An average UK wage would – after tax – just about cover an average London rent plus council tax and utility bills, and might just about stretch to cover the cost of commuting into work to earn that wage (though that would be pushing it), but it wouldn’t leave you enough money to then feed yourself. So unless you qualify for housing benefit, the only way to live in London is through sharing accommodation. (Of course one could choose to move out of London, but there just aren’t the jobs in the areas where rents are affordable – that’s why rents are so much lower there.)

Building works?

London needs homes, desperately, and within London there is plenty of space available to build new homes without the need to cut trees or concrete over parks, but in a free market without rent controls they are just not going to be built because there is more profit to be made in London’s housing crisis. And rent controls aren’t going to happen as long as the powers that be are among those who would be negatively affected by them.

In the meantime there are plenty of new structures being built everywhere throughout London, but only very few of them are homes. Some of those few homes are even labelled ‘affordable’, but ‘affordable’ means 20% below market value and for average and lower earners that is anything but affordable. Most of the (too few) homes being built in London serve the high-end market and a staggering 75% of them is sold overseas without even being advertised for sale in the UK. The vast majority of building projects visible in London, though, appear to involve office space, and as with residential properties most of it owned by overseas investors.

I have no objection against office buildings being built, provided new offices would bring new job vacancies to London for jobs that pay above-average wages sufficient cover the cost of living within commutable distance and commuting to said offices… and I am just not convinced that is happening. Moreover, while sources state that only 7-10% of London office space stands vacant, everywhere I go in London I see empty (often ugly) office buildings featuring unsightly signage offering office space to let; if indeed that is only 7-10% of all office space in London, London has far more office space than I could ever have imagined.

It doesn’t really matter whether the 7-10% figure is genuine or not, every and any Londoner will have seen plenty of office space standing empty for months if not years, and I don’t see why this couldn’t be temporarily or permanently converted into living spaces that are truly affordable to people on average and below-average incomes.

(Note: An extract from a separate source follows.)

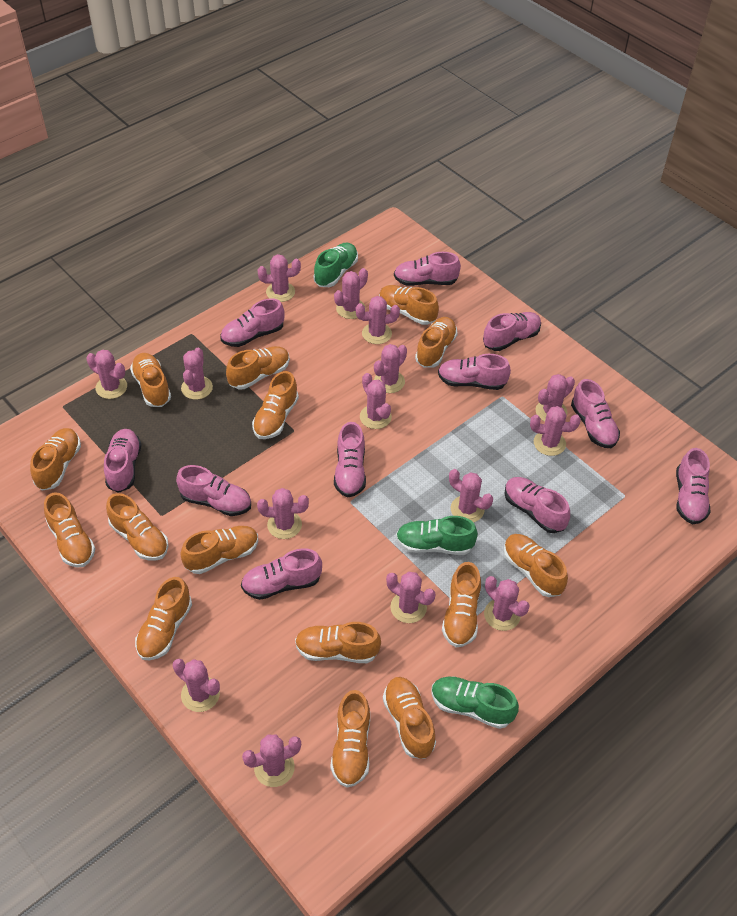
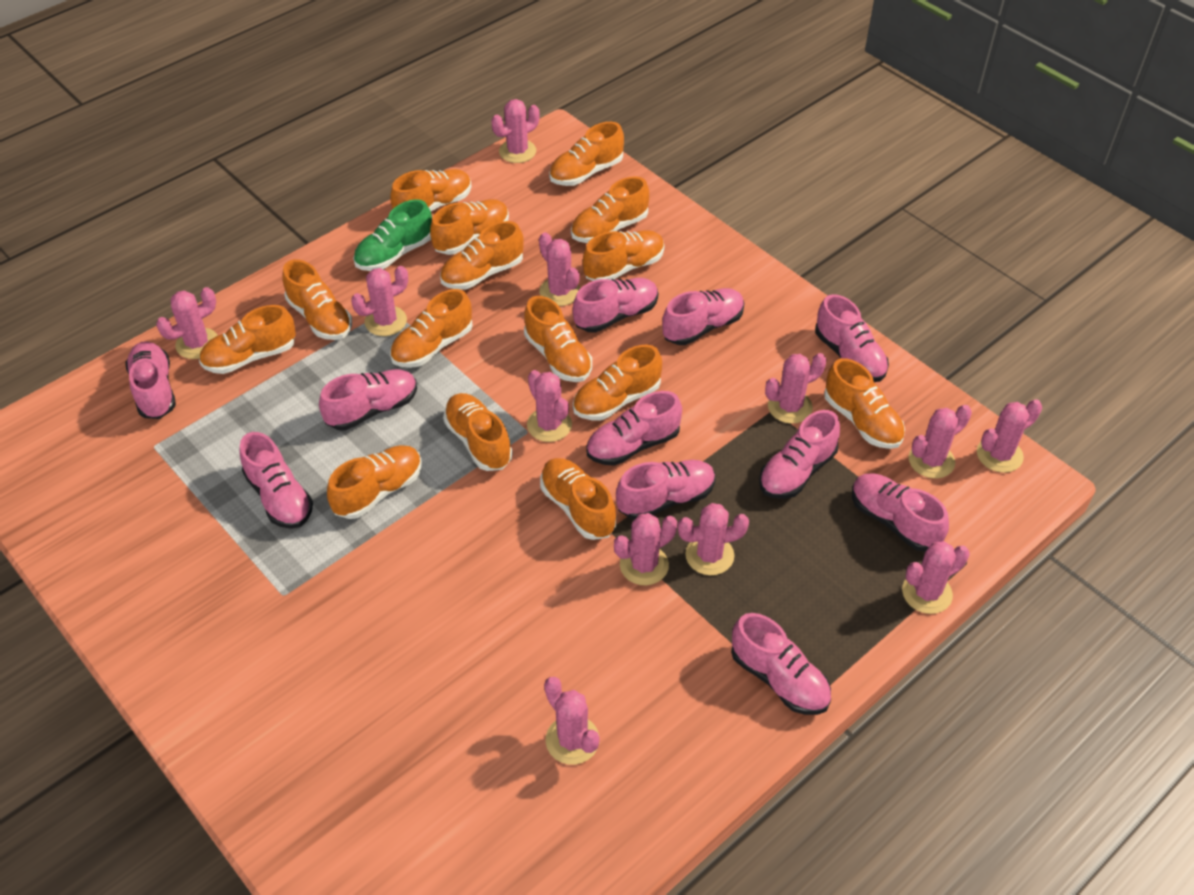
green shoe: 3 -> 1
pink cactus: 15 -> 12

Right now, London’s housing crisis is so acute, I don’t even see how private landlords would be financially disadvantaged if we took pressure off waiting lists for social housing and curbed homelessness in London.

Crisis point

Aside from the odd vanity project not enough is being done to ease London’s housing crisis and curtail London rent levels. London needs middle and lower income workers but said workers are being priced out of London. There is government money for over-the-top weapons programmes and infrastructure projects, but no money towards housing? I’m sorry, but I just don’t buy that; I think it’s time the powers that be reveal their own personal and business interests in these matters, because they clearly don’t think or act in any interest of the greater public.

In London rents continue to rise and house and flat shares are making way for room shares. That step seems a hell of a lot greater to me than the one from living independently to sharing a home… and personally I am not sure I’ll be willing or able to make that step when the need arises, even with inventions like bed tents. Which probably means that within the next ten-or-so years I, too, will be priced out this city I love so dearly… unless, of course, something is done about the housing crisis. Can you see that happening? Sadly, I don’t.